Jaffa is a small ancient port town at the southern end of the modern city of Tel-Aviv. The name of the town is well-known because of the variety of orange that was grown and exported from there in the 19th century, which were used to flavour ‘Jaffa Cakes’ that McVitie’s developed in 1927 and now produce 2 billion of each year.

It is also known as Yafo, Yafa, Japho and Joppa and in the Old Testament is referred to as: the northernmost town of the Philistines in Joshua; and the port where cedar from Lebanon was imported for the first Temple in 2 Chronicles and for the second Temple in Ezra. Most famously, it is remembered as the place where Jonah got on a boat bound for Tarshish in an attempt to a mission to the capital of the Assyrian empire (Jonah 1:3). The Ninevites were reputed to be appallingly barbaric – “more than a hundred and twenty thousand people who cannot tell their right hand from their left” (Jonah 4:11). To call them to repent must have looked not only like a suicide mission to Jonah, but a pointless one. Even were an unthinkable turn-around to happen, would he even want these people to be on friendly terms with those who had caused his people to suffer so bitterly (2 Kings 14)?*

Centuries later, according to Acts 9, a lady named Dorcas who was treasured by the poor because she made and mended clothes for them, died in Jaffa. The believers, hearing that the Apostle Peter was 15 miles away in Lydda, sent two men to see if he would come and work a miracle.

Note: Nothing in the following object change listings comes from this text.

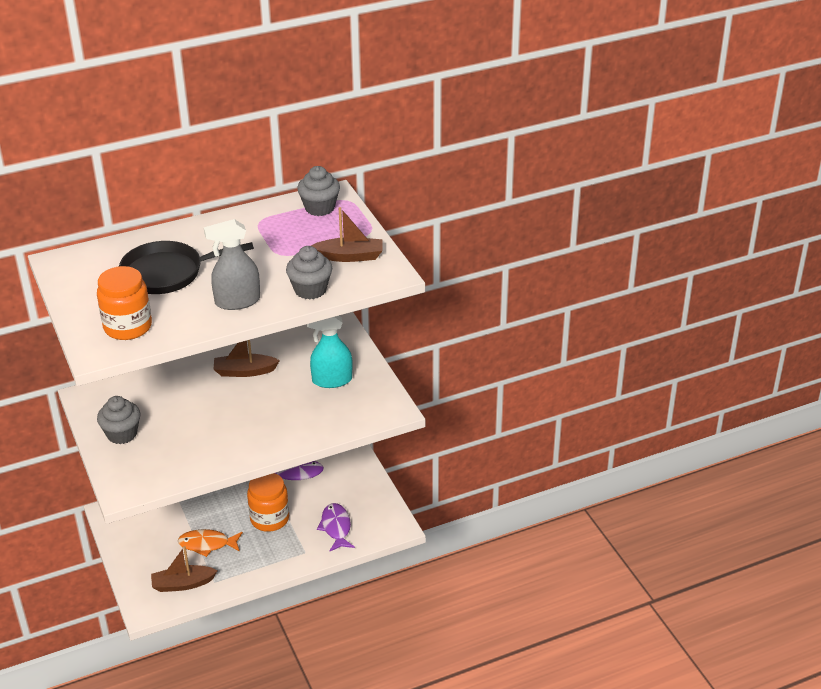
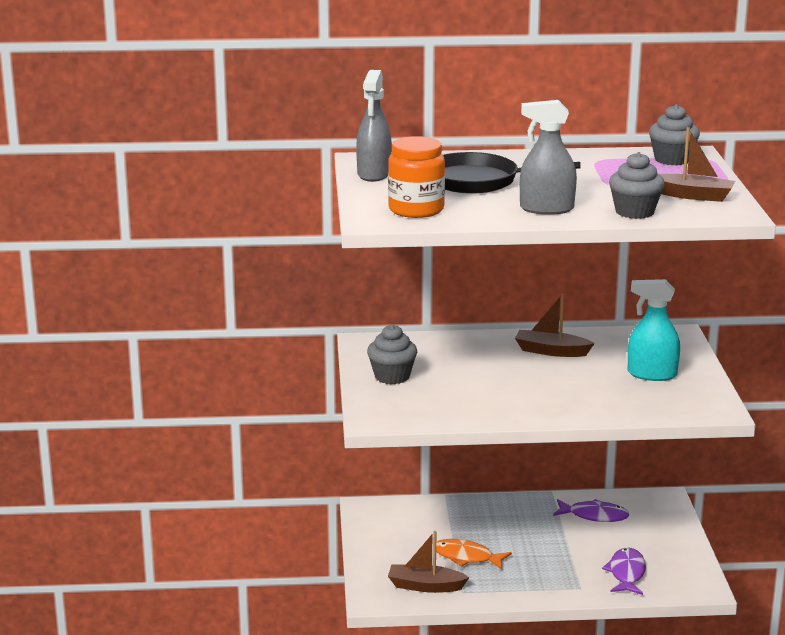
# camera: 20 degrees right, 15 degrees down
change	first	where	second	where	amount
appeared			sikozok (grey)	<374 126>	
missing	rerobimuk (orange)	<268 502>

When Peter came, he ended up staying for some time at the house of Simon the Tanner (Acts 9:43). Tanning was a disgusting business which involved curing dead animal hides by soaking them in human urine and treading in faeces from dogs and pigeons into them for 3 hours with bare feet. Was the upstairs room in which Dorcas’ body was placed in Simon’s house? It is hard to imagine why else Peter would have entered such a ritually unclean space.

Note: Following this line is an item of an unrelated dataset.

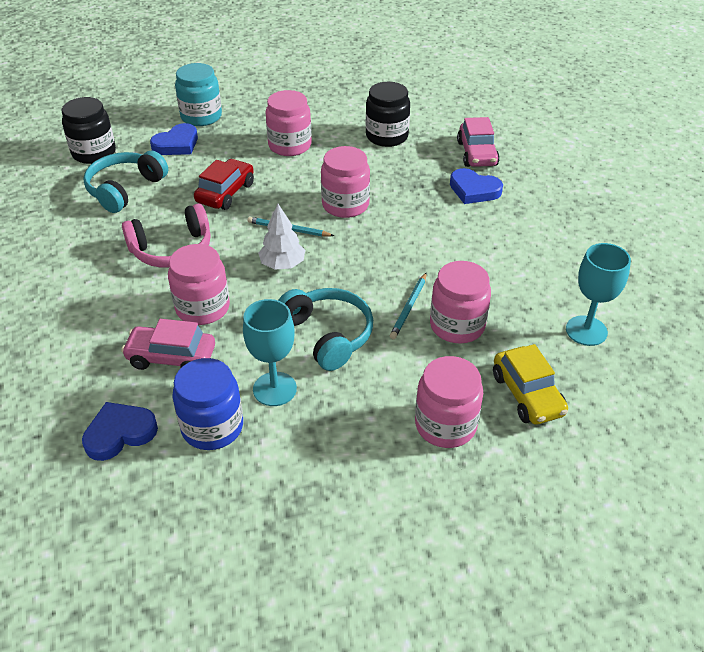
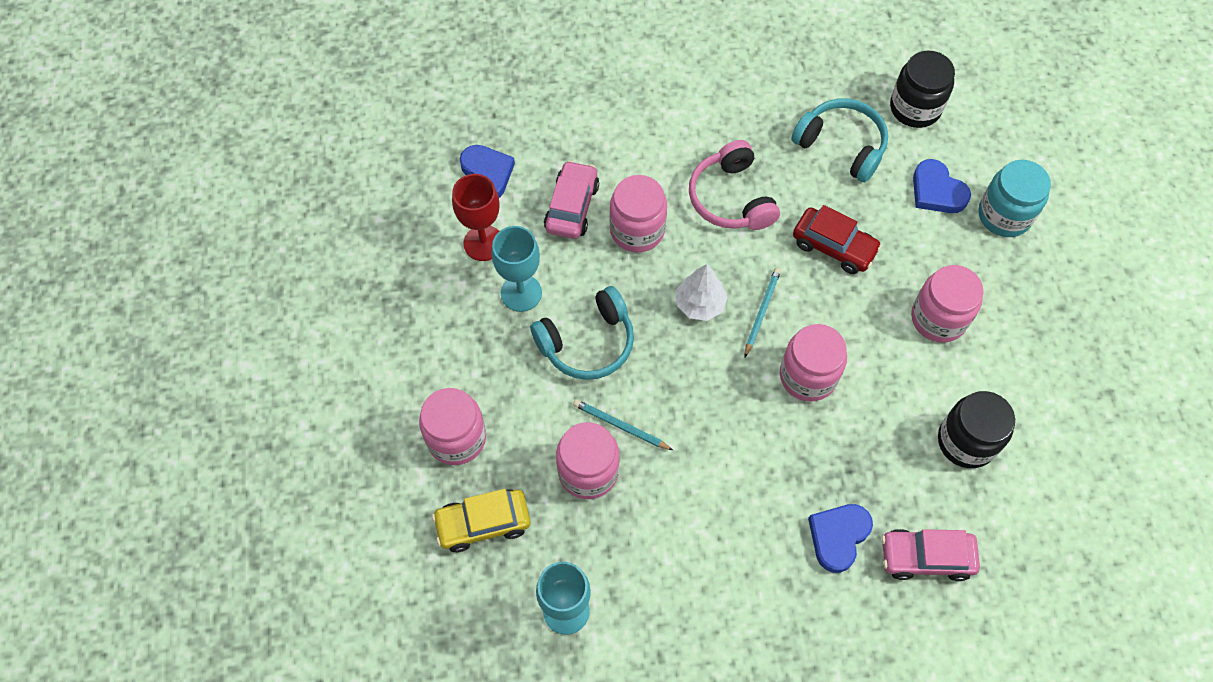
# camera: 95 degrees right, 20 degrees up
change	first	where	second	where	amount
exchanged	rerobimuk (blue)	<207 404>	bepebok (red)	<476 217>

We might imagine that it was Simon who insisted on providing hospitality to Peter in gratitude when Dorcas was brought back to life. At some point, whilst a meal was being prepared, Peter went up onto the roof to pray – and no doubt to try to process all this gross stuff he had been drawn in to and to work out how he was ever going to get clean again. It is there, as his tummy rumbles, that God gives him this vision of a sheet full of animals and says: don’t call unclean what I have called clean. At which point, three men who worked for a man named Cornelius 40 miles up the coast in Caesarea turn up at the door asking for Peter to come with them.

Caesarea was the capital of Palestine within the Roman Empire, had a temple to Roma and Caesar Augustus, and was the home of the governor Pontius Pilate who had sentenced Jesus to death. Peter is not only being asked to go into the belly of the beast, but to the home of a Centurion in the occupying imperial army. But he went – from Jaffa, as Jonah reluctantly did before – and it was in that revolting setting that Peter for the first time got to see the Holy Spirit fall on non-Jews and the scandal of the Gospel must have smacked him between the eyes.

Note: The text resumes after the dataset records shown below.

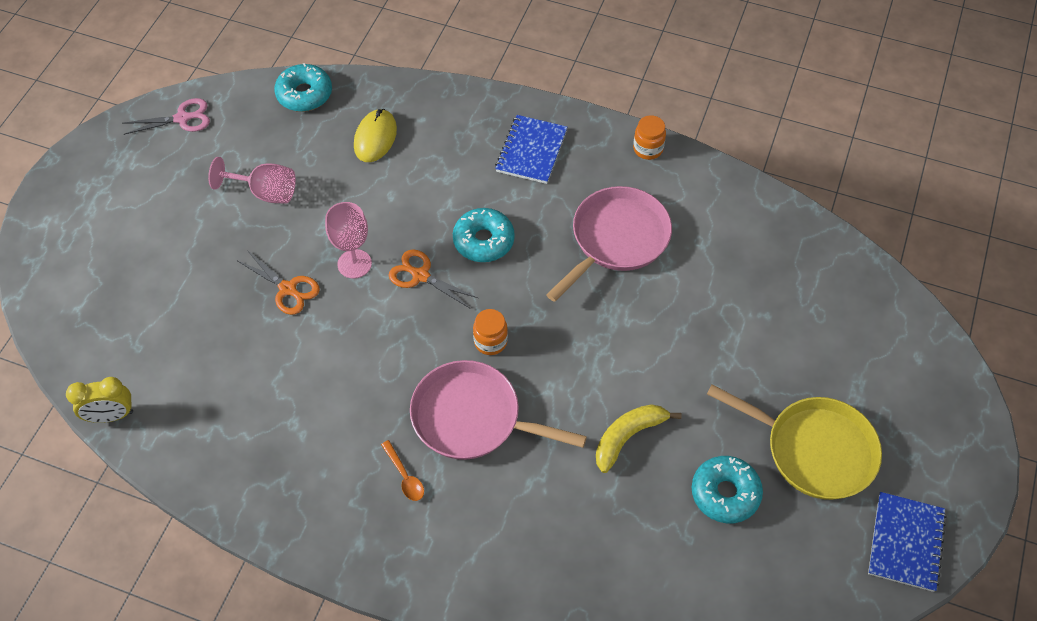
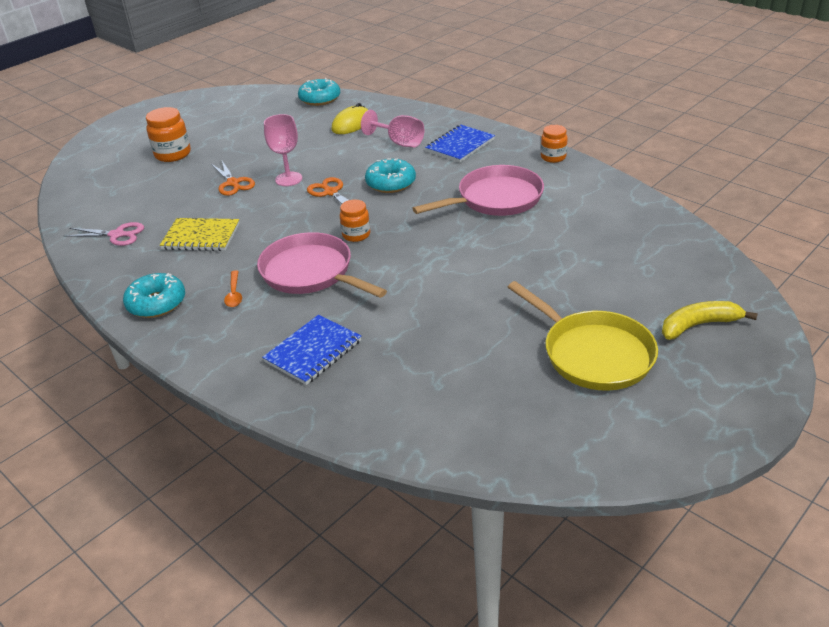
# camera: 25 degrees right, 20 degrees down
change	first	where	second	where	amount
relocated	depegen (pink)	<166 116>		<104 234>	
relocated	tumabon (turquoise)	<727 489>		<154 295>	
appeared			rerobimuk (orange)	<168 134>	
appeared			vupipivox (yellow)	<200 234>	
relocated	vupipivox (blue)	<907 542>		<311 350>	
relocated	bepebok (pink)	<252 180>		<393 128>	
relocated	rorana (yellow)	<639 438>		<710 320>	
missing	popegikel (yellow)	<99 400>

How interesting then to look back with hindsight to Matthew 16 where ‘Simon Peter replied, “You are the Christ, the Son of the living God.” And Jesus answered him, “Blessed are you, Simon Bar-Jonah! For flesh and blood has not revealed this to you, but my Father who is in heaven.’ This Peter we have been looking at was born Simon, son of Jonah. Little could he – or his parents – have known how apt that name was for what God would call him to be a part of.

Surely it is not a coincidence either that this transformation in Peter is relayed in the same chapter of Acts as Saul’s dramatic conversion on the road to Damascus?

* In his brilliant book “Sympathy for Jonah,” David Benjamin Blower describes Jonah as being ‘called to go to the terrible “other” in search of the image of God.’